“When you start seeing your worth, you´ll find it harder to stay around people who don’t” (Anónimo)
Amanece y alguien se asoma a la puerta de una casa. La calle, silenciosa, espera. Sale afuera. Las avenidas vacías en la lejanía prometen un espacio de soledad expandida. El largo itinerario al trabajo apenas es interrumpido por las miradas de varios ojos rojos que observan al hombre. Trac, trac, trac suenan en el asfalto los pasos del caminante. Dentro de la niebla de la mañana el solitario se dirige a la oficina. Solo. Finalmente llega a su destino. Abre la puerta, enciende la luz del vestíbulo y entra. Sube las persianas de la primera planta. Desde una ventana contempla la calle oscura. Nadie. No ve a ningún transeúnte a esas horas. El timbre del teléfono no suena. Disciplinado y aburrido, el reloj de pared de la entrada sigue con el recorrido mecánico en el interior de su esfera. Al parecer hoy las agujas tampoco tienen prisa ni el tiempo vuela. A solas, el individuo abre una novela y lee. Mientras tanto, tic tac tic tac tic tac tic lentos los segundos pasan a convertirse en minutos hasta que la L invertida del reloj anuncia las 9. La vida late en la calle. Ruidos, luces, coches y voces de la gente parecen acompañar a la oficina al primer cliente. Buenos días, saluda el hombre al recién llegado. Le atiende Ernesto, dígame, ¿en qué puedo ayudarle?…

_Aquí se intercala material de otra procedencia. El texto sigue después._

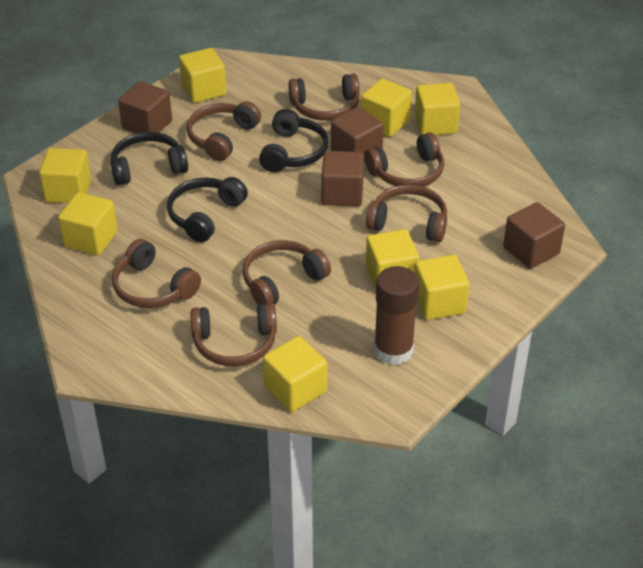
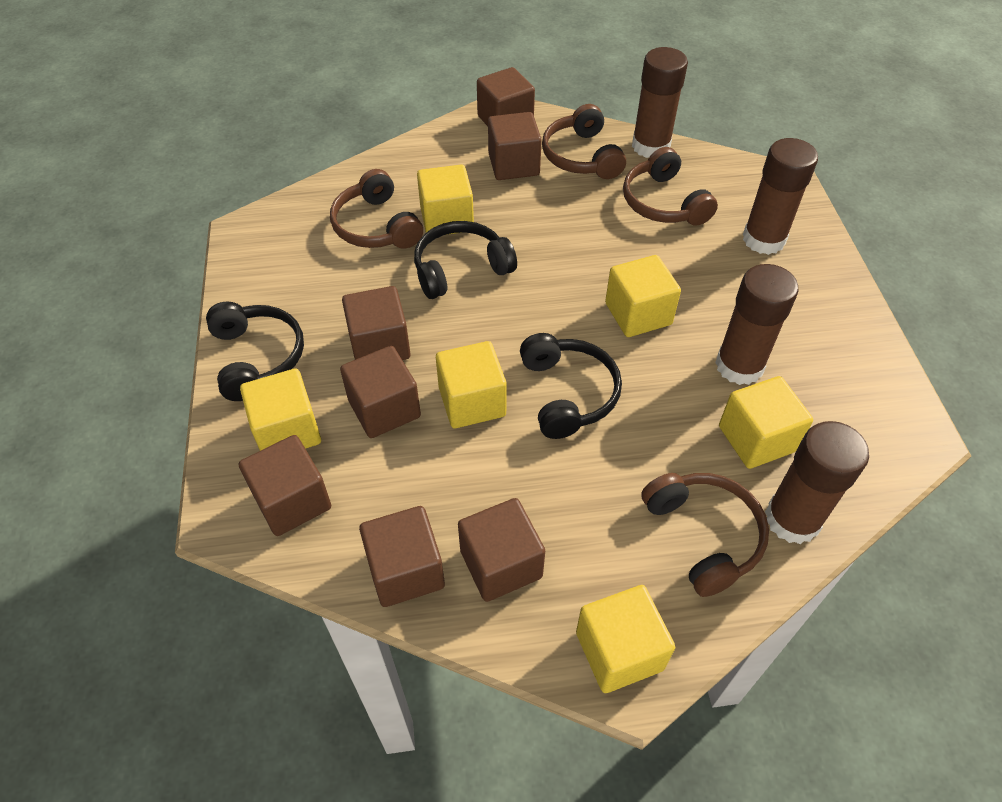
brown cube: [118,81,172,134] [322,151,364,207] [331,107,384,163] [503,202,565,269] = 4 -> [239,435,331,536] [340,346,421,438] [342,286,411,360] [359,506,445,607] [458,498,545,602] [477,67,535,126] [488,112,542,180] = 7
brown glue stick: [374,266,419,365] = 1 -> [632,47,688,158] [715,264,798,385] [743,138,818,255] [765,421,869,544] = 4
brown headphones: [112,239,201,308] [187,101,261,161] [190,303,277,366] [243,240,331,305] [288,74,360,121] [365,132,444,187] [366,184,447,242] = 7 -> [330,169,423,249] [542,104,626,179] [623,147,718,226] [641,473,769,597] = 4
yellow cube: [39,148,91,203] [58,192,118,256] [179,48,226,103] [263,336,327,412] [361,78,412,137] [366,229,419,290] [414,255,469,320] [415,83,460,135] = 8 -> [240,368,321,451] [417,165,474,235] [436,341,507,428] [576,585,675,693] [605,255,681,337] [719,376,813,469] = 6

Al rato, el triste oficinista se queda solo. Vuelve a su libro. Lee unas líneas hasta descubrir un párrafo epifánico en el Viaje al fin de la noche que vuelve a leer, esta vez en voz alta. Continuar leyendo sin sentir la soledad o apartar la vista de la letra escrita y mirar al frente es el dilema recurrente del hombre desterrado. Aún hoy nuestro protagonista se pregunta a sí mismo qué puede pasar en la cabeza, el corazón o las tripas del sujeto cobarde e indecente que querría verle desfallecer derrotado, hundido y solo.